> _Exercise aim_
Reproduce the passage of the Gensat article word for word, beginning at the words that read "Unprecedented genetic access" and stopping after "classes and pathways.".

(Excerpted text Opens)

Unprecedented genetic access to brain provided by Rockefeller University scientists
For scientists studying the brain, this weeks Nature announces a remarkable new map describing previously uncharted territory, plus the means of exploring the new horizons for themselves. Rockefeller University scientists led by Nat Heintz, Ph.D., and Mary Beth Hatten, Ph.D., are well under way on a genetic atlas of the mammalian brain that provides unprecedented access to central nervous system regions, cell classes and pathways.
"Researchers studying degenerative and developmental diseases from Parkinsons and Huntingtons to autism and epilepsy now will have genetic access to the brain without all the effort required of doing their own molecular genetics from scratch," says Heintz. "Gensat will advance the experimentation that can be done based on the information provided in the atlas; to me this is the key contribution of our project."
The project, called Gensat (Gene Expression Nervous System Atlas) employs a method for manipulation of "bacterial artificial chromosomes" or BACs, developed by project co-leader Heintz, professor and head of the Laboratory of Molecular Biology at Rockefeller and an investigator at the Howard Hughes Medical Institute. BACs in an early form provided the backbone of The Human Genome Project; Heintz discovered how to manipulate them by inserting, changing or deleting parts of the large gene sequences composing them. Once created, the modified BACs for individual genes are inserted into the genome of laboratory mice to assess gene expression.

(Excerpted text Closes)
(Dataset records Opens)

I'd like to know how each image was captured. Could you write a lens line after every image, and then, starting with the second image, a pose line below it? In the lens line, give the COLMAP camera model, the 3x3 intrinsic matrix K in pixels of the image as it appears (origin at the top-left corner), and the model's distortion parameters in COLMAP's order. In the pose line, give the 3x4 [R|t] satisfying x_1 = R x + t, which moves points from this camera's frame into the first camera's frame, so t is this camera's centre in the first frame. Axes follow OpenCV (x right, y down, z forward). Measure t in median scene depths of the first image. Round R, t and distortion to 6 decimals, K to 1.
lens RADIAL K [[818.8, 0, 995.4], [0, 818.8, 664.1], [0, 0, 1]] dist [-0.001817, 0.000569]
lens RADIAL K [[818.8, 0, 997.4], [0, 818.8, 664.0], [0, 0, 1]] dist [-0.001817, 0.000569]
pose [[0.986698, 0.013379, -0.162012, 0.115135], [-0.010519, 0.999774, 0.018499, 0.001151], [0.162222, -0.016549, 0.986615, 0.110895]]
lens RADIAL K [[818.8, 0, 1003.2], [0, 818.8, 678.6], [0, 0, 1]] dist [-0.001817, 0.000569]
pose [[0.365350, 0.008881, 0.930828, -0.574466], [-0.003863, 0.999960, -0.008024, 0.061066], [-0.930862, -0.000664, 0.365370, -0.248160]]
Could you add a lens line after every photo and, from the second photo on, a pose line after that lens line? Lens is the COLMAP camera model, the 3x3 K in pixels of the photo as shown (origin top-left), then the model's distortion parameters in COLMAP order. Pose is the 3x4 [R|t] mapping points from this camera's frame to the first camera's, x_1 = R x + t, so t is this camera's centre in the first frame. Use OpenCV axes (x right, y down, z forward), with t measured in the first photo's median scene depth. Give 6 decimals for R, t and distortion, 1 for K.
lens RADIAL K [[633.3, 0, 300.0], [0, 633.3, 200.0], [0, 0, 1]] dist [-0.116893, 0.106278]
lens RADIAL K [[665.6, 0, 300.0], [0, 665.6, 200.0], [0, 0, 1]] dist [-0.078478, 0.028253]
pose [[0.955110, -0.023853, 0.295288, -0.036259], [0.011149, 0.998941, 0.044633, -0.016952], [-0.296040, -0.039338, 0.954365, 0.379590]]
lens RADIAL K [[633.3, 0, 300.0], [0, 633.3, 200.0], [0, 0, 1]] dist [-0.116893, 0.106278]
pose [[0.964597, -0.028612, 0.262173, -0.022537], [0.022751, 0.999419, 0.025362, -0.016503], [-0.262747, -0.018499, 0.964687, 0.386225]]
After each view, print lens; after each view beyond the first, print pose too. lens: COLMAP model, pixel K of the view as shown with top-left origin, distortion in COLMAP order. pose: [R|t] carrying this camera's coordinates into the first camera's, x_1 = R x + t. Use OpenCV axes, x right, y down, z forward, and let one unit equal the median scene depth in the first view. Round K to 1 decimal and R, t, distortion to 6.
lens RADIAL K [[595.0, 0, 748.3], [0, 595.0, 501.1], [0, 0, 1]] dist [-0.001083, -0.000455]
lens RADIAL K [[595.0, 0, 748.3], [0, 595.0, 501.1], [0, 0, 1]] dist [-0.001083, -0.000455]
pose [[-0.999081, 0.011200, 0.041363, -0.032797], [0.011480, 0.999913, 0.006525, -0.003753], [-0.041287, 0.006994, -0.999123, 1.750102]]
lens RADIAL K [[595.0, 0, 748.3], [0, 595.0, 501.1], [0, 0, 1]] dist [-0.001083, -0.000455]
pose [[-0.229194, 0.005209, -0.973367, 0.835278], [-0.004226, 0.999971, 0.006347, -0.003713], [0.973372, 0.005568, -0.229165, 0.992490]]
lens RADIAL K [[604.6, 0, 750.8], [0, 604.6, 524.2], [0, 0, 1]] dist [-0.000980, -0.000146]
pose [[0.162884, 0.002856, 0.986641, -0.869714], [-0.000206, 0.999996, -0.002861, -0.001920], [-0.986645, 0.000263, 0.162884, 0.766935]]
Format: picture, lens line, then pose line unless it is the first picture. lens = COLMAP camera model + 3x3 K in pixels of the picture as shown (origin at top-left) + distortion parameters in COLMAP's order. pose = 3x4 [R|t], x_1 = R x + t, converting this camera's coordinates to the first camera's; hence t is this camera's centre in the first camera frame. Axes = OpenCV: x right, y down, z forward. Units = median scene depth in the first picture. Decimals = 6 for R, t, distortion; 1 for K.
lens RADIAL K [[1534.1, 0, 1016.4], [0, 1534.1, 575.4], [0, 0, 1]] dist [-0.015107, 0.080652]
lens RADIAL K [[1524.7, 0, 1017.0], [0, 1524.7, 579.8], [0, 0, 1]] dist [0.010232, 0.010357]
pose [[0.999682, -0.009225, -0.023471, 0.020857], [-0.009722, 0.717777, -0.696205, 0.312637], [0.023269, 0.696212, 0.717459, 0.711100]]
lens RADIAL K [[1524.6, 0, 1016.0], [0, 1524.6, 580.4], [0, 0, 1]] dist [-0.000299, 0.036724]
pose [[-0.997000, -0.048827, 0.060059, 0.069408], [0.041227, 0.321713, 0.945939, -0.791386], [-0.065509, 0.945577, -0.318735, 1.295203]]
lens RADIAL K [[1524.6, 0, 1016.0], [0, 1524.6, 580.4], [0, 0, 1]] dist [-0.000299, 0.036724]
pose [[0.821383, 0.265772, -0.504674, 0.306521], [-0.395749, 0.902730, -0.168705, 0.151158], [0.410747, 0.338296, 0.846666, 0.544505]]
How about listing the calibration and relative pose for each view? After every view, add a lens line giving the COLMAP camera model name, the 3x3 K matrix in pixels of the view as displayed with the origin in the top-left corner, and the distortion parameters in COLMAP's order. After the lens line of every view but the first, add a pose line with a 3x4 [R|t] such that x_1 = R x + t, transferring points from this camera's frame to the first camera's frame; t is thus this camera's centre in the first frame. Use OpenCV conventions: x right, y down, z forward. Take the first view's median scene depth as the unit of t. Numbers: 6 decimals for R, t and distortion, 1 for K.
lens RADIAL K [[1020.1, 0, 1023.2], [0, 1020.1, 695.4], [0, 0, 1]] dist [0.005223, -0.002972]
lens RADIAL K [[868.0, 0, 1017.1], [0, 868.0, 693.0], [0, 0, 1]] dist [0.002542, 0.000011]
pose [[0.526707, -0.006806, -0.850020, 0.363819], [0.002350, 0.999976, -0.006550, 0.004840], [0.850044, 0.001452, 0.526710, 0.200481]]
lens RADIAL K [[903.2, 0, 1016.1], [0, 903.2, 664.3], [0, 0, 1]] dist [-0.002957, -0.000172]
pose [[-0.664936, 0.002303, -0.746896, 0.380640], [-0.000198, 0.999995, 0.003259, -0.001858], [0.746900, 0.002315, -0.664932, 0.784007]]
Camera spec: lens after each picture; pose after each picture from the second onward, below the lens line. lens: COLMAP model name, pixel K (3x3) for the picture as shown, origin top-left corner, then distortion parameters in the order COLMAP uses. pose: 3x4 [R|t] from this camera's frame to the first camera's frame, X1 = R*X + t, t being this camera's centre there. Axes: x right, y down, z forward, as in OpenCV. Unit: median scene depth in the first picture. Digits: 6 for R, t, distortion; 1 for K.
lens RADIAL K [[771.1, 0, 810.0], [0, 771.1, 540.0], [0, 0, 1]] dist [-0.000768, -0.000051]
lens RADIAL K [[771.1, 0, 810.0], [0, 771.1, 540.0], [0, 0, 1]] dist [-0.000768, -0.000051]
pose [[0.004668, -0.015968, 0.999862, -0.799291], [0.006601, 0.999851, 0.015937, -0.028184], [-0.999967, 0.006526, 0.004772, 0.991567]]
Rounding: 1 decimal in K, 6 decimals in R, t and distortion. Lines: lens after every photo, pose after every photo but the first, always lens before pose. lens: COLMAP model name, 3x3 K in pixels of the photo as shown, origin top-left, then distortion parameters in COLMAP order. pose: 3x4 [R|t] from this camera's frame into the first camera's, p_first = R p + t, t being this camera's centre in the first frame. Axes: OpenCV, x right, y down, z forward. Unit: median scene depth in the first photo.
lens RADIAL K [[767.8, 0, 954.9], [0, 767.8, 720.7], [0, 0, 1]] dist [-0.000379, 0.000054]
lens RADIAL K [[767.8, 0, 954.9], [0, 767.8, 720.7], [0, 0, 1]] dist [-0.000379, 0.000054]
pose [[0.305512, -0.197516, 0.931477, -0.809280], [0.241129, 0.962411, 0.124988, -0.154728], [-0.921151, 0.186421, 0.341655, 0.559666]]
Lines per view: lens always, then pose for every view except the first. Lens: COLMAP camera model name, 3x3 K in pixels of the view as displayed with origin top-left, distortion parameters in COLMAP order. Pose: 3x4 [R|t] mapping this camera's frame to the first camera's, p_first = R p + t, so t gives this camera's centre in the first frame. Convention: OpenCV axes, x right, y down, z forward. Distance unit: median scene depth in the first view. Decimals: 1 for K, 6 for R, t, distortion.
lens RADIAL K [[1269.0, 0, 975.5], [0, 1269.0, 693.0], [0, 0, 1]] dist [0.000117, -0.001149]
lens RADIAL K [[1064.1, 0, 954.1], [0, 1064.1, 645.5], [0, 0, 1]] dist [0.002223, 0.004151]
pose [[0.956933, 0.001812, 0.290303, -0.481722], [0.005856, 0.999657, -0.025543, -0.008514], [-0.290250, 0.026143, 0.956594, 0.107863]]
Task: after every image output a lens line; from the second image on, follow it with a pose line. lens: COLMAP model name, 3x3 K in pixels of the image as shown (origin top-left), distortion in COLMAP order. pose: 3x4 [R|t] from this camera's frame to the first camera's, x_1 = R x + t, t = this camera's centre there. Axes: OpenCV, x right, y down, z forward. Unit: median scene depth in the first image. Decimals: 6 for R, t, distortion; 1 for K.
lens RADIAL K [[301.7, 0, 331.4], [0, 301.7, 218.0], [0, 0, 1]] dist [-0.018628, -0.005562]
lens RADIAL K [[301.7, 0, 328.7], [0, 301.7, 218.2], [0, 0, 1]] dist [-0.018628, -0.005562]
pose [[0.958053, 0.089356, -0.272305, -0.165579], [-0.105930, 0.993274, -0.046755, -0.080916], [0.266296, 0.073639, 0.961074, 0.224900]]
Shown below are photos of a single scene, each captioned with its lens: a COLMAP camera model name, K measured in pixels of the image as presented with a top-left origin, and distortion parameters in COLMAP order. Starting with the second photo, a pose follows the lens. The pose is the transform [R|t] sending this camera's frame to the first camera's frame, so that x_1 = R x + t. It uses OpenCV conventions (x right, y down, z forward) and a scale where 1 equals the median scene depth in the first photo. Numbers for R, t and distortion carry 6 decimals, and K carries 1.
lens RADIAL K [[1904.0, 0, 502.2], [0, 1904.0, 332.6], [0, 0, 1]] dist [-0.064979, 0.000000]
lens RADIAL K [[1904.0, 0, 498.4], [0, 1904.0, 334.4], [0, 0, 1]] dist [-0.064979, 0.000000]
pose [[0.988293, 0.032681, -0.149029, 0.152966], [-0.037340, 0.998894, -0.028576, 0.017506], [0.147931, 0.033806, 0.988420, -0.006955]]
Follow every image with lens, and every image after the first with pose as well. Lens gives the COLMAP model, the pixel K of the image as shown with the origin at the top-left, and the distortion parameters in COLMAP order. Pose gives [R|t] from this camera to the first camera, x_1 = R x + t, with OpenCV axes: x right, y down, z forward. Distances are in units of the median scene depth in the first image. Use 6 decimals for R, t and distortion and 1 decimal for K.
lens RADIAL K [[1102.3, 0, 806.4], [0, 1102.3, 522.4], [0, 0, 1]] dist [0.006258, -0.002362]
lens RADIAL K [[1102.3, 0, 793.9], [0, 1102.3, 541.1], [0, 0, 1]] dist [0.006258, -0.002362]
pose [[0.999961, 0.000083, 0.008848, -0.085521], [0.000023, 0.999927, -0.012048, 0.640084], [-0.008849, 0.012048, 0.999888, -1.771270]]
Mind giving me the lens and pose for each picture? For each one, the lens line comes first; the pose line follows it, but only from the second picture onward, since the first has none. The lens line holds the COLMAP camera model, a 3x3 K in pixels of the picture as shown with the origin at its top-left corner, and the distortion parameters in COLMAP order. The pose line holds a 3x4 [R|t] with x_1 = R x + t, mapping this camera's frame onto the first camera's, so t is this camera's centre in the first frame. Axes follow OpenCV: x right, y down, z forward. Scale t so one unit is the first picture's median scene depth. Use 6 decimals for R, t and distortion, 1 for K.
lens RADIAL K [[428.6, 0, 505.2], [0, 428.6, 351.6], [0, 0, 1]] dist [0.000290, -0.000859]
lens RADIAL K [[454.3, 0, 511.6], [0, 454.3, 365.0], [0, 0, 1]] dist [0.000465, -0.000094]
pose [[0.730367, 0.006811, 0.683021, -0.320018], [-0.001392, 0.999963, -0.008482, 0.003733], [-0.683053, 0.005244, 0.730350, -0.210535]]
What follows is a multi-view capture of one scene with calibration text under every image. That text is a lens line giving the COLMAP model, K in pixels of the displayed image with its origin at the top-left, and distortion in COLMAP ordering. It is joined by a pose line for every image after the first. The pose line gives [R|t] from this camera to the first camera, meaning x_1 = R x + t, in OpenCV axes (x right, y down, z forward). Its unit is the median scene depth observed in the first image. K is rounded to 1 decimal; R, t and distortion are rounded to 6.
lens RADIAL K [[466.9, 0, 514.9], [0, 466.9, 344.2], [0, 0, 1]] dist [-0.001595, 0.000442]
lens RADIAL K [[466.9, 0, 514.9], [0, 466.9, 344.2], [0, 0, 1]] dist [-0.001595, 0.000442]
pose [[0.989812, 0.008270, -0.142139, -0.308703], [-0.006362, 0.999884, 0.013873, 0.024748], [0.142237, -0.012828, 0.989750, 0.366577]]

(Dataset records Closes)

> _Finished exercise_
Unprecedented genetic access to brain provided by Rockefeller University scientists
For scientists studying the brain, this weeks Nature announces a remarkable new map describing previously uncharted territory, plus the means of exploring the new horizons for themselves. Rockefeller University scientists led by Nat Heintz, Ph.D., and Mary Beth Hatten, Ph.D., are well under way on a genetic atlas of the mammalian brain that provides unprecedented access to central nervous system regions, cell classes and pathways.